Building TubeChat with Claude: From Idea to a Shipping Product
February 6, 2026 · 7 min read
Building TubeChat with Claude: From Idea to a Shipping Product
TubeChat started as a simple question: what if chatting with YouTube felt as natural as talking to a friend? Not “search,” not “scrub a timeline,” but ask a question and get an answer grounded in the video.
I wanted:
- A clean interface that doesn’t fight you
- Fast iteration (ship the first version, then improve)
- A workflow where AI helps with both code and product thinking
Claude ended up being the lever that made this possible.
The workflow that actually worked
The biggest win was treating Claude like a teammate with a clear job:
- I provide constraints (stack, target UX, what “done” looks like)
- Claude proposes an implementation plan
- We iterate in tight loops: scaffold → wire data → ship UI → test edge cases
The key was keeping prompts concrete:
- “Generate a server route that validates input and returns typed JSON.”
- “Refactor this component so it’s a pure UI shell; move side effects to a hook.”
- “What are three failure modes for this flow, and how should we handle them?”
Architecture: boring on purpose
I chose a boring architecture because boring ships:
- A small set of API endpoints
- Clear separation between UI and data loading
- A single source of truth for video/transcript state
When things were unclear, I’d ask Claude to output a diagram or a sequence of steps, not code.
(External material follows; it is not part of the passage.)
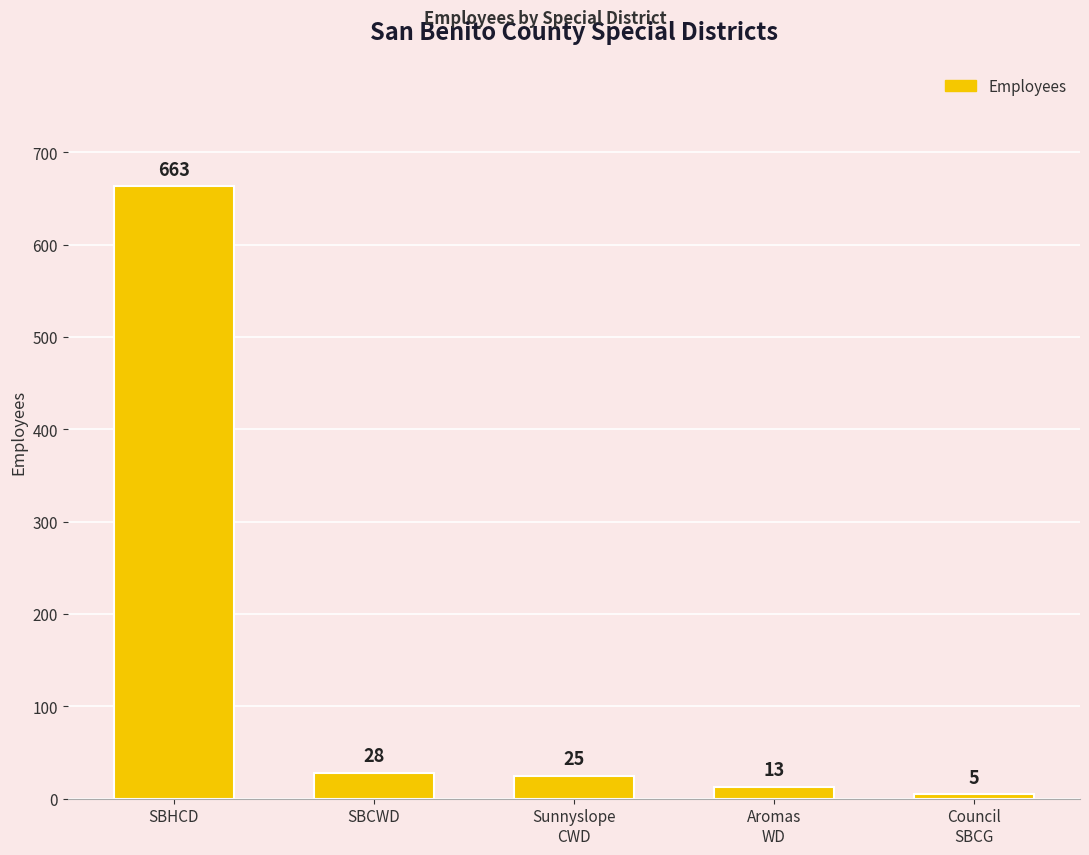

What is the value of the 1st bar from the left?

663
That forced the design to be explicit.
What surprised me
1) Claude is better at review than first drafts
First drafts are fine, but the real value is in:
- spotting missing validation
- simplifying logic
- naming things consistently
- suggesting a smaller surface area
2) Shipping is an emotional problem
The hardest moments weren’t technical — they were the “this isn’t perfect yet” moments. Claude helped by reframing:
Ship the smallest version that proves the core loop. Then improve.
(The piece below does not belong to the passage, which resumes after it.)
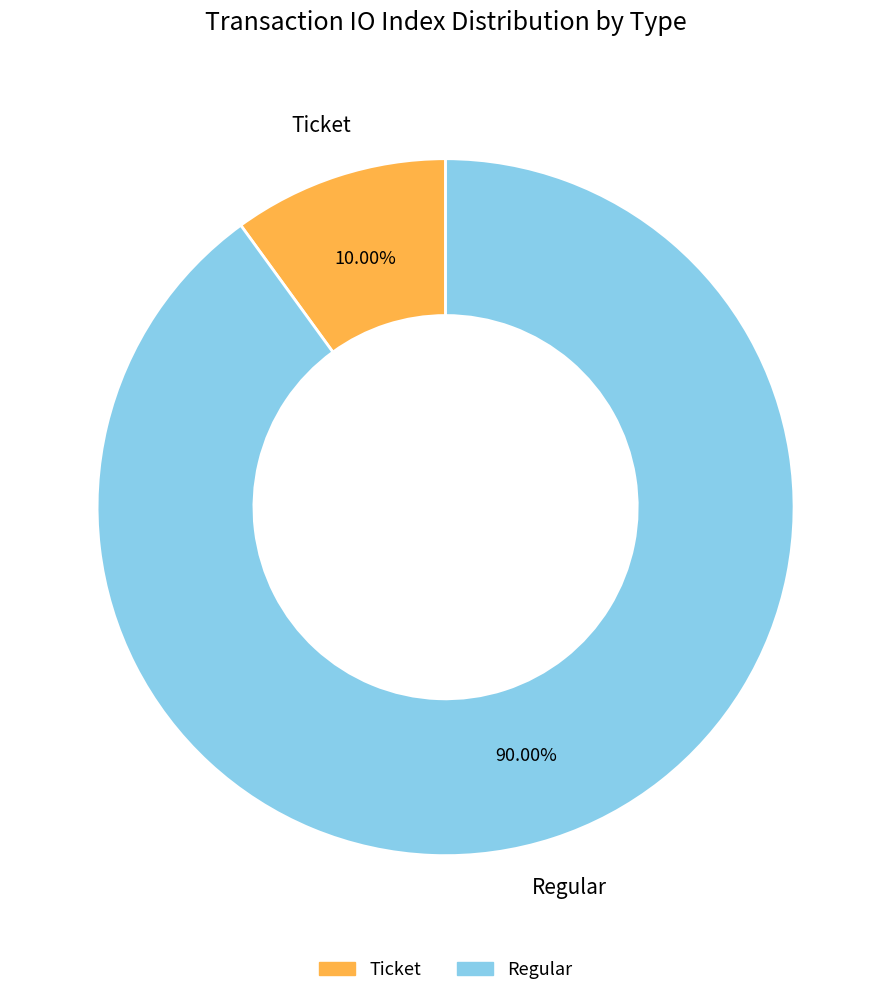

Between Ticket and Regular, which is larger?

Regular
What I’d do differently next time
- Write the happy-path user journey first (one page)
- Define a couple of “must-not-break” tests early
- Keep the prompt history organized per feature
Closing thought
TubeChat isn’t just a product — it’s proof that with the right workflow, AI can turn momentum into something real. The tool matters, but the loop matters more: clarify → build → test → ship.